# Oil Change on 1982 633 Csi



## SNMCoakley (Feb 10, 2009)

I went to my local oil change place today, to get my oil changed of course. They told me i would have to get an oil filter from the local autozone before they could change my oil. Me not being technical at all, i went and got it. I took it to the oil change place, and after 40 minutes they called me an told me they could not figure out how to change the oil. LOL, is it really that hard on a 1982 633csi? Does anyone have a link to post for instructions. Can anyone here help? I would be happy to do it myself, but i dont know how. 

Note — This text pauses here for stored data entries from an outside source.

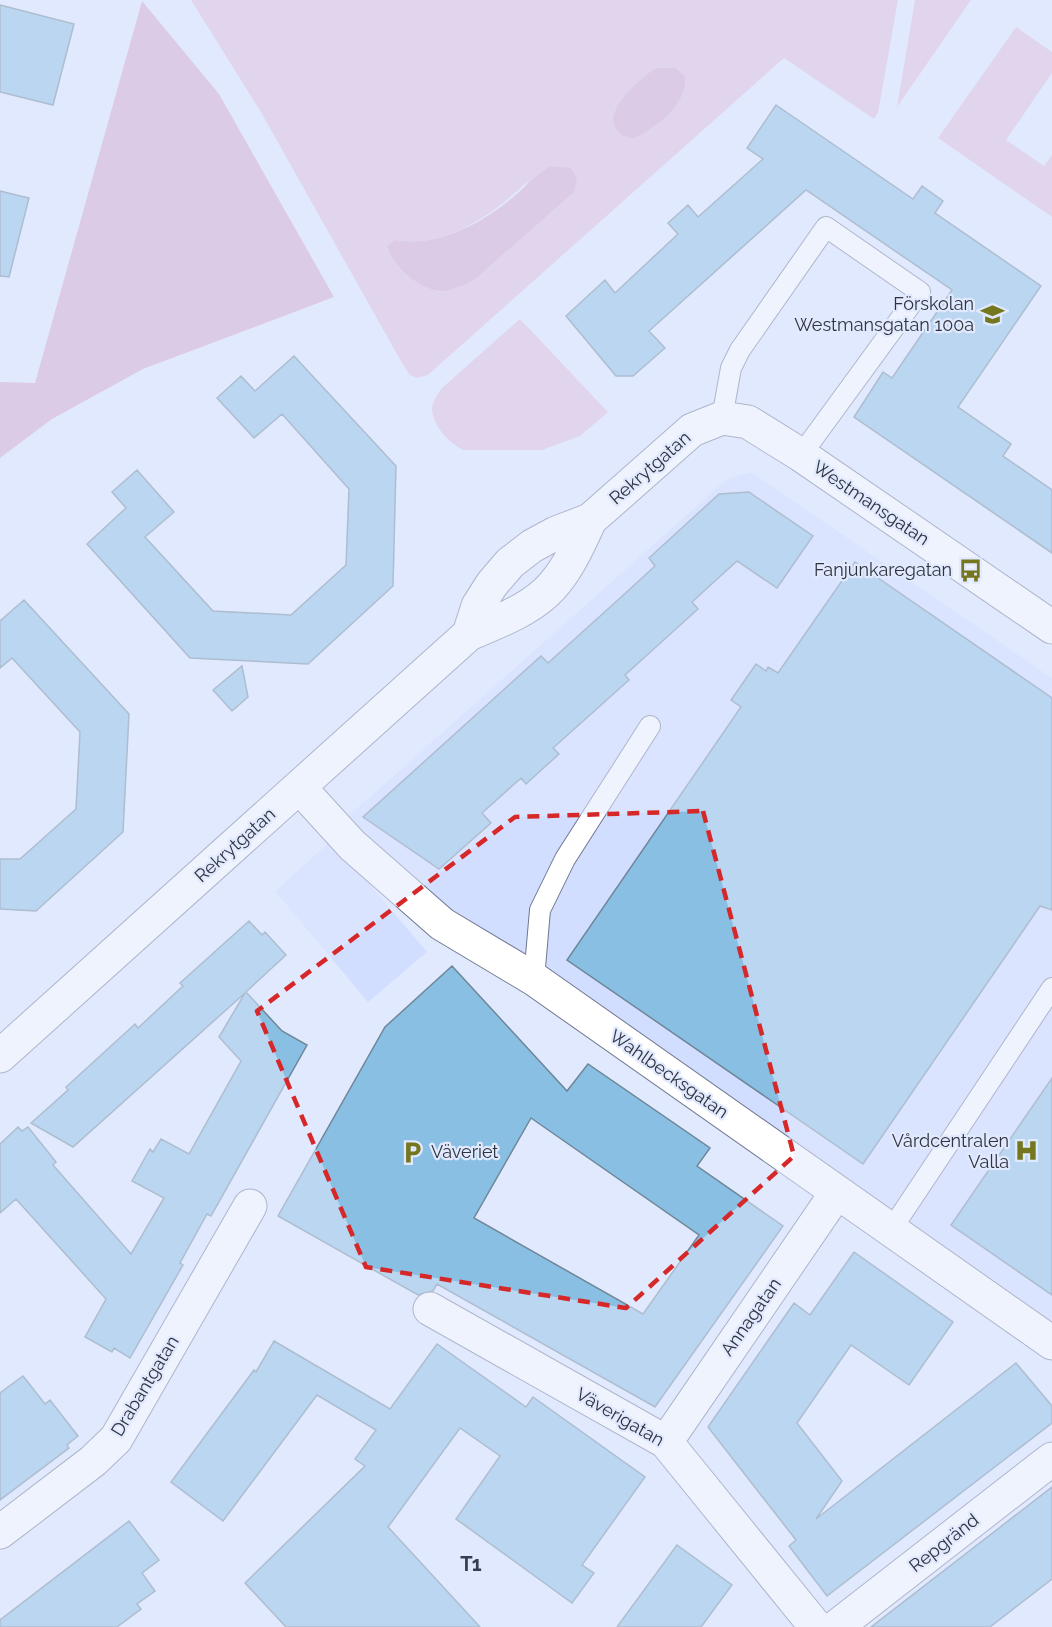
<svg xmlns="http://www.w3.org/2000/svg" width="1052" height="1627" font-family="Raleway,sans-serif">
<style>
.built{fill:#d2deff}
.green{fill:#e0bdd9;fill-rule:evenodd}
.forest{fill:#d6a6cc}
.building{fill:#89bfe3;stroke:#6f8798;stroke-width:1.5;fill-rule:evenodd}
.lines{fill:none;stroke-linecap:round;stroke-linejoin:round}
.service-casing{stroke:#70788f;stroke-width:22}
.minor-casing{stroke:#70788f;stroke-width:35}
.tertiary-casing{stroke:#70788f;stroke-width:35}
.service{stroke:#fff;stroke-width:20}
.minor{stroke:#fff;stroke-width:33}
.tertiary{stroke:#fff;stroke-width:33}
.marked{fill:none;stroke:#d62828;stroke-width:4.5;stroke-dasharray:12 8;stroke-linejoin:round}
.labels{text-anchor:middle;stroke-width:4.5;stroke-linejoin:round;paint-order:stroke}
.poi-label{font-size:18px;fill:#2f333d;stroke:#e1e9fe;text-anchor:end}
.street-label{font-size:18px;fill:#2f333d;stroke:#e1e9fe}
.neighbourhood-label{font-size:20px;font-weight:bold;fill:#363e52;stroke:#e1e9fe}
</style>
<rect width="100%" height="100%" fill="#e1e9fe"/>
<path class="built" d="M751 472 1052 678V1323L426 898 345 819 727 479Z
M332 840 427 952 368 1002 275 891Z"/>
<path class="green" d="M191 0H898L878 113 874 119 784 58 428 375 417 378 410 375 402 363 262 114ZM529 180 458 288 440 292 410 277 395 240C446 249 494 214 529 180Z
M915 0H971L897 107Z
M1016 27 1052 52V73L1006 140 1044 166 1052 155V217L938 138Z
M520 319 608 412 580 436 542 450H463C449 443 433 426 432 409 432 401 438 394 442 388Z"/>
<path class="forest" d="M142 1 219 94 334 297 143 369 52 419 0 458V382L35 383Z
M656 68H675L685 76C688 105 656 128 632 139 586 124 637 81 656 68Z
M550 166 571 168 577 178 574 192 475 279C465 284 451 293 439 291 416 287 394 267 387 246L395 240C433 247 473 228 503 205 520 193 532 178 550 166Z"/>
<path class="building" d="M0 5 74 24 53 105 0 92Z
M776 105 913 199 922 186 943 201 935 213 1041 286 958 407 1011 444 1003 456 1052 490V553L854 417 883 372 892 378 952 290 806 190 649 331 665 348 633 376H616L566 316 605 280 615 293 678 234 668 223 688 205 698 217 763 159 747 148Z
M0 191 29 198 9 277 0 276Z
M294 356 396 466 393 586 308 664 190 658 87 544 126 508 112 492 137 470 174 512 145 537 213 611 291 615 346 565 349 489 282 414 254 438 217 398 241 376 255 391Z
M749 492 813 536 777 588 737 561 692 602 698 609 625 675 629 680 553 748 559 754 526 784 521 778 482 813 491 823 439 869 363 817 541 656 548 663 619 599 655 566 649 558 719 494Z
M855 562 1052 698V910L1040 906 863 1164 567 960 741 707 731 700 756 664 766 671 768 667 778 673Z
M24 600 129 714 123 832 36 911 0 909V859H20L76 809 80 732 12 658 0 668V621Z
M242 666 248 697 232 711 213 690Z
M249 921 262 935 265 932 286 955 246 992 282 1031 307 1045 211 1216 207 1214 180 1263 183 1265 130 1358 114 1348 112 1352 85 1337 106 1299 16 1199 0 1213V1144L18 1127 22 1131 28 1127 56 1162 53 1165 131 1254 164 1198 132 1181 150 1149 153 1152 161 1139 189 1154 241 1061 219 1037 245 993 73 1147 31 1123 68 1090 66 1087 135 1024 138 1028 183 986 180 983Z
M452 966 567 1091 588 1064 710 1148 697 1166 783 1226 655 1407 437 1284 433 1291 418 1295 278 1216 385 1027ZM531 1118 699 1235 643 1314 474 1218Z
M1052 1078V1295L951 1225Z
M854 1252 953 1322 909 1385 851 1345 797 1423 842 1481 816 1519 1016 1363 1052 1406V1423L827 1596 789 1546 796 1540 708 1427 794 1303 810 1315Z
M274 1341 390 1409 437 1344 526 1407 533 1397 645 1477 582 1565 594 1573 572 1603 456 1519 500 1456 460 1428 388 1527 480 1627H286L245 1583 365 1466 355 1459 376 1430 317 1395 223 1521 171 1482 254 1370 256 1372Z
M23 1376 45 1404 50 1400 78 1436 67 1445 69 1448 0 1500V1393Z
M1052 1487V1579L990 1627H871Z
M129 1521 159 1560 142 1573 155 1591 137 1604 141 1609 117 1627H0V1620Z
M677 1545 732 1585 701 1627H617Z"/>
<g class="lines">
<defs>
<path id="service" d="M722 418 731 368 740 350 826 227 920 292 801 455
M534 979 540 910 565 859 650 726
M891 1230 1052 988"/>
<path id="minor" d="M300 788 352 845 442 924 534 979 1052 1343
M430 1309 666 1442 816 1627
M666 1442 837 1192
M0 1532 93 1461 116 1439 250 1206
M836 1627 1052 1459"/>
<path id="tertiary" d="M469 634 478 606 492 584 510 563 532 546 556 533 590 520 692 430 722 418 748 422 801 455 1052 627
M0 1056 469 634C544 603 557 594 590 520"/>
</defs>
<use href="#service" class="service-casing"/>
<use href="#minor" class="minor-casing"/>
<use href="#tertiary" class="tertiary-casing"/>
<use href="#service" class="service"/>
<use href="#minor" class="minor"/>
<use href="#tertiary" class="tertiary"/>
</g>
<path d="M0 0H1052V1627H0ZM703 811 794 1156 626 1308 366 1267 257 1011 515 817Z" fill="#e1e9fe" fill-opacity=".55" fill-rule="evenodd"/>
<path class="marked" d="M703 811 794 1156 626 1308 366 1267 257 1011 515 817Z"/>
<defs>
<symbol id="school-bare" viewBox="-9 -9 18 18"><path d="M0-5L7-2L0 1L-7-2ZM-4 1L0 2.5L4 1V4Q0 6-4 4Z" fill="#75771f" stroke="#e1e9fe" stroke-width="2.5" paint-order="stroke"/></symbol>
<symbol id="bus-bare" viewBox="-9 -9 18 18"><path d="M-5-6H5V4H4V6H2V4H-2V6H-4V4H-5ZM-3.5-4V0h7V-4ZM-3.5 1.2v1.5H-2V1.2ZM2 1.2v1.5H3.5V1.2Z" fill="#75771f" stroke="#e1e9fe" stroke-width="2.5" paint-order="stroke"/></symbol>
<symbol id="hospital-bare" viewBox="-9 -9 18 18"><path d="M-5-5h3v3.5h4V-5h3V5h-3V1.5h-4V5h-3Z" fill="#75771f" stroke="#e1e9fe" stroke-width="2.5" paint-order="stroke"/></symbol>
<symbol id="parking-bare" viewBox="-9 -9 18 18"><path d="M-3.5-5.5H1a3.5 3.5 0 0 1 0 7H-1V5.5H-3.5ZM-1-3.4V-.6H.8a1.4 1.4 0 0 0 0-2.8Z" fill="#75771f" stroke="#e1e9fe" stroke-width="2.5" paint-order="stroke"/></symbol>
</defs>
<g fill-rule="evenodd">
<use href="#school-bare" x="976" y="298" width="33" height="33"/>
<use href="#bus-bare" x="954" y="554" width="33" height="33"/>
<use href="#hospital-bare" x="1010" y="1134" width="33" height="33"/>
<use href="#parking-bare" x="396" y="1136" width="33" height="33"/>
</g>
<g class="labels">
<g class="poi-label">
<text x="974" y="310">Förskolan<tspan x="974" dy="21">Westmansgatan 100a</tspan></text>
<text x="952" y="576">Fanjunkaregatan</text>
<text x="1009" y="1147">Vårdcentralen<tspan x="1009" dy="21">Valla</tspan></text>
<text x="431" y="1158" text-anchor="start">Väveriet</text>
</g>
<g class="street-label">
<text transform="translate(650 468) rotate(-41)" y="6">Rekrytgatan</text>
<text transform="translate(871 503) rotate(34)" y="6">Westmansgatan</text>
<text transform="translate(235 845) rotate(-42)" y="6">Rekrytgatan</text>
<text transform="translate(669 1074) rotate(35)" y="6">Wahlbecksgatan</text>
<text transform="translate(751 1317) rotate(-55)" y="6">Annagatan</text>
<text transform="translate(145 1386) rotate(-59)" y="6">Drabantgatan</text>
<text transform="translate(620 1417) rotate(30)" y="6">Väverigatan</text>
<text transform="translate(944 1543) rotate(-38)" y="6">Repgränd</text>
</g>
<g class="neighbourhood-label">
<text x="471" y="1571">T1</text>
</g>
</g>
</svg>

Any answers are appreciated!

Thanks guys, I love my new car, now that i have fixed it i want to take care of it, I didnt realize the power those little sixers have until i got mine in tip top. LOL

Thanks!

Melissa


----------



## Sixdown (Mar 5, 2008)

The oil filter should be on the right side of the block in a canister near the bottom. The canister faces downwards.

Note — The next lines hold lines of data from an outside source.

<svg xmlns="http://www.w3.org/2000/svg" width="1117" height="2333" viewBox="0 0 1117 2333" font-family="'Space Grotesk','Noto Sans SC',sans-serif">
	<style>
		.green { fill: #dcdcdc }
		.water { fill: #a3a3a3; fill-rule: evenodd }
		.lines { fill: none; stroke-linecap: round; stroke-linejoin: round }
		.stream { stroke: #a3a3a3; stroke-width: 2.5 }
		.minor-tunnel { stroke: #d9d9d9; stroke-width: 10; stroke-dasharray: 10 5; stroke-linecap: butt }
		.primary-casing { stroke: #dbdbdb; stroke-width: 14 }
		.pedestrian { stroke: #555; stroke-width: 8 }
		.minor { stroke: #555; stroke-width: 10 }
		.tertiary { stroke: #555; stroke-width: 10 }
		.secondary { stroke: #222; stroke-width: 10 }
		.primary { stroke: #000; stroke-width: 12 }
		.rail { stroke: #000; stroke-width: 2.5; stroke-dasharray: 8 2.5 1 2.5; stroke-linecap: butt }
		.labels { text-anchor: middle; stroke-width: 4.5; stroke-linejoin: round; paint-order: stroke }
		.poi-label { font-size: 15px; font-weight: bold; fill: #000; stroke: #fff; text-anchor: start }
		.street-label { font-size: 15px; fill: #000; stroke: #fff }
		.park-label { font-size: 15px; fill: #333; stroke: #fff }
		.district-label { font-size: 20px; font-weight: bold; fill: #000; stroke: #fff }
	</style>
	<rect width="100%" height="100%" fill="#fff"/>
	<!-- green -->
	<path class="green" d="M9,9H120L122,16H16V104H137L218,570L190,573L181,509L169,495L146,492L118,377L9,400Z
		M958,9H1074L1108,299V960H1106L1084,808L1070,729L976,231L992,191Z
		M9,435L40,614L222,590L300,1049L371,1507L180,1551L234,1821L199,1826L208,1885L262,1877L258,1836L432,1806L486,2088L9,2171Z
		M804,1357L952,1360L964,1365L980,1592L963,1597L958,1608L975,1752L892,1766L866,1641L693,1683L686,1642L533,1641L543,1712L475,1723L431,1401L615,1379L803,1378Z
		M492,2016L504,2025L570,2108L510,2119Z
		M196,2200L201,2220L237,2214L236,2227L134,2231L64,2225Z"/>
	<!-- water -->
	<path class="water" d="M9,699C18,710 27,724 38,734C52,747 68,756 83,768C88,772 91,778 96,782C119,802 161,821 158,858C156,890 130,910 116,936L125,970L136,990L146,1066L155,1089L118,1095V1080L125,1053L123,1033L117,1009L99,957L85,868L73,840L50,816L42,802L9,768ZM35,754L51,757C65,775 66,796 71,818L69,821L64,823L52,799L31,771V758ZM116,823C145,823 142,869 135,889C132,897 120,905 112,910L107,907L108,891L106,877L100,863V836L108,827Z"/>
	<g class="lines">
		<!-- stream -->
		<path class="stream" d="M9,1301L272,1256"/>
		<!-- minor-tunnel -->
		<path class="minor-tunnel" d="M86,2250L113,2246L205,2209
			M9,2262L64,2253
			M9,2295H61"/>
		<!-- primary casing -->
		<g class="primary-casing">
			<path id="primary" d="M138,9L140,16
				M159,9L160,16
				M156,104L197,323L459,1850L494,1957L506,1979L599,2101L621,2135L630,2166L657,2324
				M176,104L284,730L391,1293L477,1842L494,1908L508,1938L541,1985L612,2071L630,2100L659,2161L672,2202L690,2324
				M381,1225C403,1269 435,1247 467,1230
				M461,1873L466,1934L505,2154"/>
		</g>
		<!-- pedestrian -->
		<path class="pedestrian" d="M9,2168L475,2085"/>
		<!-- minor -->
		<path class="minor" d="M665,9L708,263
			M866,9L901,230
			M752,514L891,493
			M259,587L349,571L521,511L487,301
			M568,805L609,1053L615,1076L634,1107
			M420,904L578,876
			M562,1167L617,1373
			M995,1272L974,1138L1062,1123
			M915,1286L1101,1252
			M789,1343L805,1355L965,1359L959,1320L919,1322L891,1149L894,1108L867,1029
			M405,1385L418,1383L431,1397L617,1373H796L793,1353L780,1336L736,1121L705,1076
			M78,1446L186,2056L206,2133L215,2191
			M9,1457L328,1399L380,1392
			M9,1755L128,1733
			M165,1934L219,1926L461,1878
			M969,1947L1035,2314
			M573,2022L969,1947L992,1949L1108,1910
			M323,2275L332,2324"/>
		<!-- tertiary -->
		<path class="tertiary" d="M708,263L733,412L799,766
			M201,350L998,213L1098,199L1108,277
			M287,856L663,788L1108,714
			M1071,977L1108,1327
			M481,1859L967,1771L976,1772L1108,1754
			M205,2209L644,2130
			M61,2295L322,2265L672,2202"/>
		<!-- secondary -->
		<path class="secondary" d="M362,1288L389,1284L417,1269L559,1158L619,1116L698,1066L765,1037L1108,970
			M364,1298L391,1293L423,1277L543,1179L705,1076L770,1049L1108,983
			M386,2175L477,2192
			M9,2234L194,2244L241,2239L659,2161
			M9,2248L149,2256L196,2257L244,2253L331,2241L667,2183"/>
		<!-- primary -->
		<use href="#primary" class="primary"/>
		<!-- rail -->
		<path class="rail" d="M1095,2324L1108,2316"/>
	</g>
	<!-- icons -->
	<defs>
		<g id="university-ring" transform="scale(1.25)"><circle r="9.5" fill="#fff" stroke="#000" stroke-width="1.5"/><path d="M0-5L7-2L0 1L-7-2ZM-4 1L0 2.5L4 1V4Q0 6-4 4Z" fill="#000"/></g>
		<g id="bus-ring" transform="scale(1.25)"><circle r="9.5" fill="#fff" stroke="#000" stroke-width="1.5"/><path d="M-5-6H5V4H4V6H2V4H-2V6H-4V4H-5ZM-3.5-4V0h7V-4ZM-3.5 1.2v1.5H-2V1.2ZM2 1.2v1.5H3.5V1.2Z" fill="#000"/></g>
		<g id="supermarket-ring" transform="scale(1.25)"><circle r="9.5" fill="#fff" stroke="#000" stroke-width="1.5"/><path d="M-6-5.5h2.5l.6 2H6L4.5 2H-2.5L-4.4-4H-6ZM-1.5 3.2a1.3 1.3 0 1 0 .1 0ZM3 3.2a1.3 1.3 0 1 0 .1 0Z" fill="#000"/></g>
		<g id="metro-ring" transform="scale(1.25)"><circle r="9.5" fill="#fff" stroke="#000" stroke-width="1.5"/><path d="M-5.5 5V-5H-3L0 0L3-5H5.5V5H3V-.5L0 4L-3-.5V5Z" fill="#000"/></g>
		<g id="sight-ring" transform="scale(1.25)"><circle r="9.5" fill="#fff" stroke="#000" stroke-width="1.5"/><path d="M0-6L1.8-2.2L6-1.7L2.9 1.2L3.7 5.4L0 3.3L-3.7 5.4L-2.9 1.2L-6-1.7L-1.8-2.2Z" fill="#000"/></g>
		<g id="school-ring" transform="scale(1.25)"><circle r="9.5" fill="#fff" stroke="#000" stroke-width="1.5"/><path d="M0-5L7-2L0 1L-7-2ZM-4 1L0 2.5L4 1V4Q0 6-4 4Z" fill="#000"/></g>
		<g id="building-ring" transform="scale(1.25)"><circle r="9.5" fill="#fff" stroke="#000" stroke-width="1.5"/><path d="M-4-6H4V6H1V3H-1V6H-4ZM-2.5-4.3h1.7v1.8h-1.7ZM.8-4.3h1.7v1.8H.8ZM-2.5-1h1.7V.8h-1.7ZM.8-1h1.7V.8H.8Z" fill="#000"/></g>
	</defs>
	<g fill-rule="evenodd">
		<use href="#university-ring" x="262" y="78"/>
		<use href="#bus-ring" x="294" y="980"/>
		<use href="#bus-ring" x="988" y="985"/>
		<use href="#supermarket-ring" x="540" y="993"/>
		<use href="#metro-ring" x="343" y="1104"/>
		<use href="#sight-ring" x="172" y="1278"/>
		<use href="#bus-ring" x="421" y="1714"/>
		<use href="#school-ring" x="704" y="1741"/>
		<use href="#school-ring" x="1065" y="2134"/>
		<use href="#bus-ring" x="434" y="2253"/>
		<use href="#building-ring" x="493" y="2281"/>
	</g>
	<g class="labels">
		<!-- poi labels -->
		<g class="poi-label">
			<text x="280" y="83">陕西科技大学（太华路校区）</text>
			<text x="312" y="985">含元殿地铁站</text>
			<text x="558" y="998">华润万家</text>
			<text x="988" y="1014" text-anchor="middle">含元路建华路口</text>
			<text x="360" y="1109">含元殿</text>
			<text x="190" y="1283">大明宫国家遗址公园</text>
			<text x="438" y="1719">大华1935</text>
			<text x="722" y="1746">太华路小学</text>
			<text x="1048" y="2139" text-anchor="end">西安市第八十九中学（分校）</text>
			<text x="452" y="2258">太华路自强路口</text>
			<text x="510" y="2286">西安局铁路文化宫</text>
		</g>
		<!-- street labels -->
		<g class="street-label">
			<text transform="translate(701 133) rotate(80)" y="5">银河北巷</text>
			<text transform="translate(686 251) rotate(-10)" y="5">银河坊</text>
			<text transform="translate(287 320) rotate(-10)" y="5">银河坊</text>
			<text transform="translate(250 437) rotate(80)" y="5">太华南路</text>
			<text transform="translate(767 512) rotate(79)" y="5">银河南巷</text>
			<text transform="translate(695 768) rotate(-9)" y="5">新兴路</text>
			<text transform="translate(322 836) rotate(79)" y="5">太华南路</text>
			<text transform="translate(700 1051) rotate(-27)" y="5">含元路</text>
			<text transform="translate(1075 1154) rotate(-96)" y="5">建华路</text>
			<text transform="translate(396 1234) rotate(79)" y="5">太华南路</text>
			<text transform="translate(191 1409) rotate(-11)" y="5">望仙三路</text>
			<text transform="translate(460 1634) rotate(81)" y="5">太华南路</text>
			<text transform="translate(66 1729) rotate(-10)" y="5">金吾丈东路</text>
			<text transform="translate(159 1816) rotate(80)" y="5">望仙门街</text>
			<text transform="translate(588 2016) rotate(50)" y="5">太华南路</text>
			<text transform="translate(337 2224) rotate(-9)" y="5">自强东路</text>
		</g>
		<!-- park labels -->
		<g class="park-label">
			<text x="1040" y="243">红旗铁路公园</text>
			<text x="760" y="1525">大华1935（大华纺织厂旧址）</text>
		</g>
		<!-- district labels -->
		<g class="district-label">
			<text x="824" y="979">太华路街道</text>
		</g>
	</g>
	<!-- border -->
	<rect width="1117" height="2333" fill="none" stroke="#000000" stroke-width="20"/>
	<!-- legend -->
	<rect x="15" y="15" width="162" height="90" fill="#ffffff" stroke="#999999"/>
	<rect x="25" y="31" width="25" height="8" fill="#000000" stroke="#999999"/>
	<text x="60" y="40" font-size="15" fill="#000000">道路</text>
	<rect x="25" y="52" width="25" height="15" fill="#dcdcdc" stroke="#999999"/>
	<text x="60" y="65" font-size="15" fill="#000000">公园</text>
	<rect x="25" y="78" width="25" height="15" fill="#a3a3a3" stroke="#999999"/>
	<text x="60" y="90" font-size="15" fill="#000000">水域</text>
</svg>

http://www.realoem.com/bmw/showparts.do?model=5284&mospid=47204&btnr=11_0009&hg=11&fg=05

http://www.realoem.com/bmw/showparts.do?model=5284&mospid=47204&btnr=11_0469&hg=11&fg=30


----------



## 6 Brit (Jan 19, 2009)

1. take it to a different shop if they cannot figure out how to do an oil change I would not trust them anywhere near that car
2. ^^ what he said it is a canister type filter they might have a problem with it though it is not uncommon for car's to have them


----------



## Sixdown (Mar 5, 2008)

6 Brit said:


> 1. take it to a different shop if they cannot figure out how to do an oil change I would not trust them anywhere near that car
> 2. ^^ what he said it is a canister type filter they might have a problem with it though it is not uncommon for car's to have them


I agree. If that shop told you to go buy the filter, can't find the canister, and will most likely screw up anyway, I would change to a mechanic. Screw Jiffy Lube etc.


----------



## SNMCoakley (Feb 10, 2009)

After reading your suggestions, I will definitely be taking it to a mechanic shop, it did not make any sense to me that an oil change tech couldnt do it, and i am glad they didnt screw anything up. 
THANKS for all your help!
Melissa


----------